**Source data:**
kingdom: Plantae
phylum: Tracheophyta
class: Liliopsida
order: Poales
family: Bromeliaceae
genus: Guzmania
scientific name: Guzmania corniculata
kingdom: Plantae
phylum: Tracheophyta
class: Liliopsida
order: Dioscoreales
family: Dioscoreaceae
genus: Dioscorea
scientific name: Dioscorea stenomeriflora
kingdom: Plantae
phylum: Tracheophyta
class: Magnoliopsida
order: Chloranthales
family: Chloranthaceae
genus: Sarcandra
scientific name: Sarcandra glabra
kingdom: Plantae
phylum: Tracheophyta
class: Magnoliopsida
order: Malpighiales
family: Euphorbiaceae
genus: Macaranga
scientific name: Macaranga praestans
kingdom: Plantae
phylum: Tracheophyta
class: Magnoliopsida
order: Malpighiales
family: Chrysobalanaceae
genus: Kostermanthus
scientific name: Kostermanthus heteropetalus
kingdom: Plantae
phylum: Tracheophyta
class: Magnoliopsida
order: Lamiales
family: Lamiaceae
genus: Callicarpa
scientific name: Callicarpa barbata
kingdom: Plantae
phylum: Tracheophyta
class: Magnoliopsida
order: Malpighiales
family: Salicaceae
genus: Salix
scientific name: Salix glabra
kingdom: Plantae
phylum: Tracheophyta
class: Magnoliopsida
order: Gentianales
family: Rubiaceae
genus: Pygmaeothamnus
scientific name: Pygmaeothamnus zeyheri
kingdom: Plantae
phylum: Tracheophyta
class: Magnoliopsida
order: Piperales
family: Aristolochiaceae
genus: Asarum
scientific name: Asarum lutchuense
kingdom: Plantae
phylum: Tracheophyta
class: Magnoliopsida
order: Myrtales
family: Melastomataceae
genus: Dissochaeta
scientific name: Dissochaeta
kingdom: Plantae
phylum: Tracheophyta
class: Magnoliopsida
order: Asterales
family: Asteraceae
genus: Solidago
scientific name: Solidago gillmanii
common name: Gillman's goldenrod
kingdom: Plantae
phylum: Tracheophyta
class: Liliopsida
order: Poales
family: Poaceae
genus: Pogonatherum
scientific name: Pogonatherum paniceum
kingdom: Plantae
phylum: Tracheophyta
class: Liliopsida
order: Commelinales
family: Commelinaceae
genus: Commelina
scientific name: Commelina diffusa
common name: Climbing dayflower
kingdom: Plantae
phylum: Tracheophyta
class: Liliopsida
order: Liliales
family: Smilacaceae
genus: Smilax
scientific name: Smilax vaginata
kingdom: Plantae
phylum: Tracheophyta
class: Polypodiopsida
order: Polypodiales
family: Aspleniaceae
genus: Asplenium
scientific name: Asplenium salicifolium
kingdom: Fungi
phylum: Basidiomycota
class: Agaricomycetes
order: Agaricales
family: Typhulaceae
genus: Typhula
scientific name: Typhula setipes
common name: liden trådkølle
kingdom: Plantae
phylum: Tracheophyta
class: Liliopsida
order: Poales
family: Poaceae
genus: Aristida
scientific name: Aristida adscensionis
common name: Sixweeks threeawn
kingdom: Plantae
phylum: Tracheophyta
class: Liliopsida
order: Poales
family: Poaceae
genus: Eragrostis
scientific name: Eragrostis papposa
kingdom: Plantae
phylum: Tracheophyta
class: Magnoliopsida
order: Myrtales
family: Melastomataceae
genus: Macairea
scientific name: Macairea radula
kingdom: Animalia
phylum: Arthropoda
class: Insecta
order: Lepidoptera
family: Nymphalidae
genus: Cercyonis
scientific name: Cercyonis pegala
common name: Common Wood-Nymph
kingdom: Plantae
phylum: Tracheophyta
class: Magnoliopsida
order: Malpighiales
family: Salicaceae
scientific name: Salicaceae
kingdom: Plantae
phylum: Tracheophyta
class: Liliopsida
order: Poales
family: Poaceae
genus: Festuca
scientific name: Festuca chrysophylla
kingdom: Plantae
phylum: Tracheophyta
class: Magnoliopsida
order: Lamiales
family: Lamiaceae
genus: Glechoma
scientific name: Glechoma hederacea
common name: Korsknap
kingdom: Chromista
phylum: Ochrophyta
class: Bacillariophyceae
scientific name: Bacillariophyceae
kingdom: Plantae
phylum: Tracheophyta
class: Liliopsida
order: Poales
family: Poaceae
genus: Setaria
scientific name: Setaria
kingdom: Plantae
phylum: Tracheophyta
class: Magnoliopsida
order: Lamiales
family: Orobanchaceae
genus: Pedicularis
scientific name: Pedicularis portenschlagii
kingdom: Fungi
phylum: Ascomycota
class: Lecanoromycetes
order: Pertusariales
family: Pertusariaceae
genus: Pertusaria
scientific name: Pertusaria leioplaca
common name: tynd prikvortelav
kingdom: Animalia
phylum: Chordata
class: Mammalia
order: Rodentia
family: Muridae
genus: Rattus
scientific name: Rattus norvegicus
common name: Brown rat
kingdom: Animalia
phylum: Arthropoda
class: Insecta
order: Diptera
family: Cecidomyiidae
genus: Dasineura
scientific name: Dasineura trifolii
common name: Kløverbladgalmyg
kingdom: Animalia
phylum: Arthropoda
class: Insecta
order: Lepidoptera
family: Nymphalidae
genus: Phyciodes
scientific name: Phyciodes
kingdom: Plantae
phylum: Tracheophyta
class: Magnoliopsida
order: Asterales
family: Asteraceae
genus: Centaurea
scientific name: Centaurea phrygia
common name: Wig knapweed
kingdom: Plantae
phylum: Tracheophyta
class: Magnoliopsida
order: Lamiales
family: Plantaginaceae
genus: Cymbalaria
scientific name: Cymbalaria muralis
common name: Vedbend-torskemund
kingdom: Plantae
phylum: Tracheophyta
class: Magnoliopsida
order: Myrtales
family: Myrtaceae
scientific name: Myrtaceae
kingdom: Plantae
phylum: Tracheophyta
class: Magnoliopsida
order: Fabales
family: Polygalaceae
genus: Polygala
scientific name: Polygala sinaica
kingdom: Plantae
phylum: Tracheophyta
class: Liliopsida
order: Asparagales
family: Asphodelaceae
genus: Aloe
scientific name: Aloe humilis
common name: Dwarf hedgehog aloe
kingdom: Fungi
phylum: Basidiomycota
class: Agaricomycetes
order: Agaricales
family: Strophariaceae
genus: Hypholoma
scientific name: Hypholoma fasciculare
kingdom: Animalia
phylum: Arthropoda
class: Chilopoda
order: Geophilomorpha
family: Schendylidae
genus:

**Request:**
Copy every line of the records above, word for word and in the same order.

**Result of this task:**
kingdom: Plantae
phylum: Tracheophyta
class: Liliopsida
order: Poales
family: Bromeliaceae
genus: Guzmania
scientific name: Guzmania corniculata
kingdom: Plantae
phylum: Tracheophyta
class: Liliopsida
order: Dioscoreales
family: Dioscoreaceae
genus: Dioscorea
scientific name: Dioscorea stenomeriflora
kingdom: Plantae
phylum: Tracheophyta
class: Magnoliopsida
order: Chloranthales
family: Chloranthaceae
genus: Sarcandra
scientific name: Sarcandra glabra
kingdom: Plantae
phylum: Tracheophyta
class: Magnoliopsida
order: Malpighiales
family: Euphorbiaceae
genus: Macaranga
scientific name: Macaranga praestans
kingdom: Plantae
phylum: Tracheophyta
class: Magnoliopsida
order: Malpighiales
family: Chrysobalanaceae
genus: Kostermanthus
scientific name: Kostermanthus heteropetalus
kingdom: Plantae
phylum: Tracheophyta
class: Magnoliopsida
order: Lamiales
family: Lamiaceae
genus: Callicarpa
scientific name: Callicarpa barbata
kingdom: Plantae
phylum: Tracheophyta
class: Magnoliopsida
order: Malpighiales
family: Salicaceae
genus: Salix
scientific name: Salix glabra
kingdom: Plantae
phylum: Tracheophyta
class: Magnoliopsida
order: Gentianales
family: Rubiaceae
genus: Pygmaeothamnus
scientific name: Pygmaeothamnus zeyheri
kingdom: Plantae
phylum: Tracheophyta
class: Magnoliopsida
order: Piperales
family: Aristolochiaceae
genus: Asarum
scientific name: Asarum lutchuense
kingdom: Plantae
phylum: Tracheophyta
class: Magnoliopsida
order: Myrtales
family: Melastomataceae
genus: Dissochaeta
scientific name: Dissochaeta
kingdom: Plantae
phylum: Tracheophyta
class: Magnoliopsida
order: Asterales
family: Asteraceae
genus: Solidago
scientific name: Solidago gillmanii
common name: Gillman's goldenrod
kingdom: Plantae
phylum: Tracheophyta
class: Liliopsida
order: Poales
family: Poaceae
genus: Pogonatherum
scientific name: Pogonatherum paniceum
kingdom: Plantae
phylum: Tracheophyta
class: Liliopsida
order: Commelinales
family: Commelinaceae
genus: Commelina
scientific name: Commelina diffusa
common name: Climbing dayflower
kingdom: Plantae
phylum: Tracheophyta
class: Liliopsida
order: Liliales
family: Smilacaceae
genus: Smilax
scientific name: Smilax vaginata
kingdom: Plantae
phylum: Tracheophyta
class: Polypodiopsida
order: Polypodiales
family: Aspleniaceae
genus: Asplenium
scientific name: Asplenium salicifolium
kingdom: Fungi
phylum: Basidiomycota
class: Agaricomycetes
order: Agaricales
family: Typhulaceae
genus: Typhula
scientific name: Typhula setipes
common name: liden trådkølle
kingdom: Plantae
phylum: Tracheophyta
class: Liliopsida
order: Poales
family: Poaceae
genus: Aristida
scientific name: Aristida adscensionis
common name: Sixweeks threeawn
kingdom: Plantae
phylum: Tracheophyta
class: Liliopsida
order: Poales
family: Poaceae
genus: Eragrostis
scientific name: Eragrostis papposa
kingdom: Plantae
phylum: Tracheophyta
class: Magnoliopsida
order: Myrtales
family: Melastomataceae
genus: Macairea
scientific name: Macairea radula
kingdom: Animalia
phylum: Arthropoda
class: Insecta
order: Lepidoptera
family: Nymphalidae
genus: Cercyonis
scientific name: Cercyonis pegala
common name: Common Wood-Nymph
kingdom: Plantae
phylum: Tracheophyta
class: Magnoliopsida
order: Malpighiales
family: Salicaceae
scientific name: Salicaceae
kingdom: Plantae
phylum: Tracheophyta
class: Liliopsida
order: Poales
family: Poaceae
genus: Festuca
scientific name: Festuca chrysophylla
kingdom: Plantae
phylum: Tracheophyta
class: Magnoliopsida
order: Lamiales
family: Lamiaceae
genus: Glechoma
scientific name: Glechoma hederacea
common name: Korsknap
kingdom: Chromista
phylum: Ochrophyta
class: Bacillariophyceae
scientific name: Bacillariophyceae
kingdom: Plantae
phylum: Tracheophyta
class: Liliopsida
order: Poales
family: Poaceae
genus: Setaria
scientific name: Setaria
kingdom: Plantae
phylum: Tracheophyta
class: Magnoliopsida
order: Lamiales
family: Orobanchaceae
genus: Pedicularis
scientific name: Pedicularis portenschlagii
kingdom: Fungi
phylum: Ascomycota
class: Lecanoromycetes
order: Pertusariales
family: Pertusariaceae
genus: Pertusaria
scientific name: Pertusaria leioplaca
common name: tynd prikvortelav
kingdom: Animalia
phylum: Chordata
class: Mammalia
order: Rodentia
family: Muridae
genus: Rattus
scientific name: Rattus norvegicus
common name: Brown rat
kingdom: Animalia
phylum: Arthropoda
class: Insecta
order: Diptera
family: Cecidomyiidae
genus: Dasineura
scientific name: Dasineura trifolii
common name: Kløverbladgalmyg
kingdom: Animalia
phylum: Arthropoda
class: Insecta
order: Lepidoptera
family: Nymphalidae
genus: Phyciodes
scientific name: Phyciodes
kingdom: Plantae
phylum: Tracheophyta
class: Magnoliopsida
order: Asterales
family: Asteraceae
genus: Centaurea
scientific name: Centaurea phrygia
common name: Wig knapweed
kingdom: Plantae
phylum: Tracheophyta
class: Magnoliopsida
order: Lamiales
family: Plantaginaceae
genus: Cymbalaria
scientific name: Cymbalaria muralis
common name: Vedbend-torskemund
kingdom: Plantae
phylum: Tracheophyta
class: Magnoliopsida
order: Myrtales
family: Myrtaceae
scientific name: Myrtaceae
kingdom: Plantae
phylum: Tracheophyta
class: Magnoliopsida
order: Fabales
family: Polygalaceae
genus: Polygala
scientific name: Polygala sinaica
kingdom: Plantae
phylum: Tracheophyta
class: Liliopsida
order: Asparagales
family: Asphodelaceae
genus: Aloe
scientific name: Aloe humilis
common name: Dwarf hedgehog aloe
kingdom: Fungi
phylum: Basidiomycota
class: Agaricomycetes
order: Agaricales
family: Strophariaceae
genus: Hypholoma
scientific name: Hypholoma fasciculare
kingdom: Animalia
phylum: Arthropoda
class: Chilopoda
order: Geophilomorpha
family: Schendylidae
genus:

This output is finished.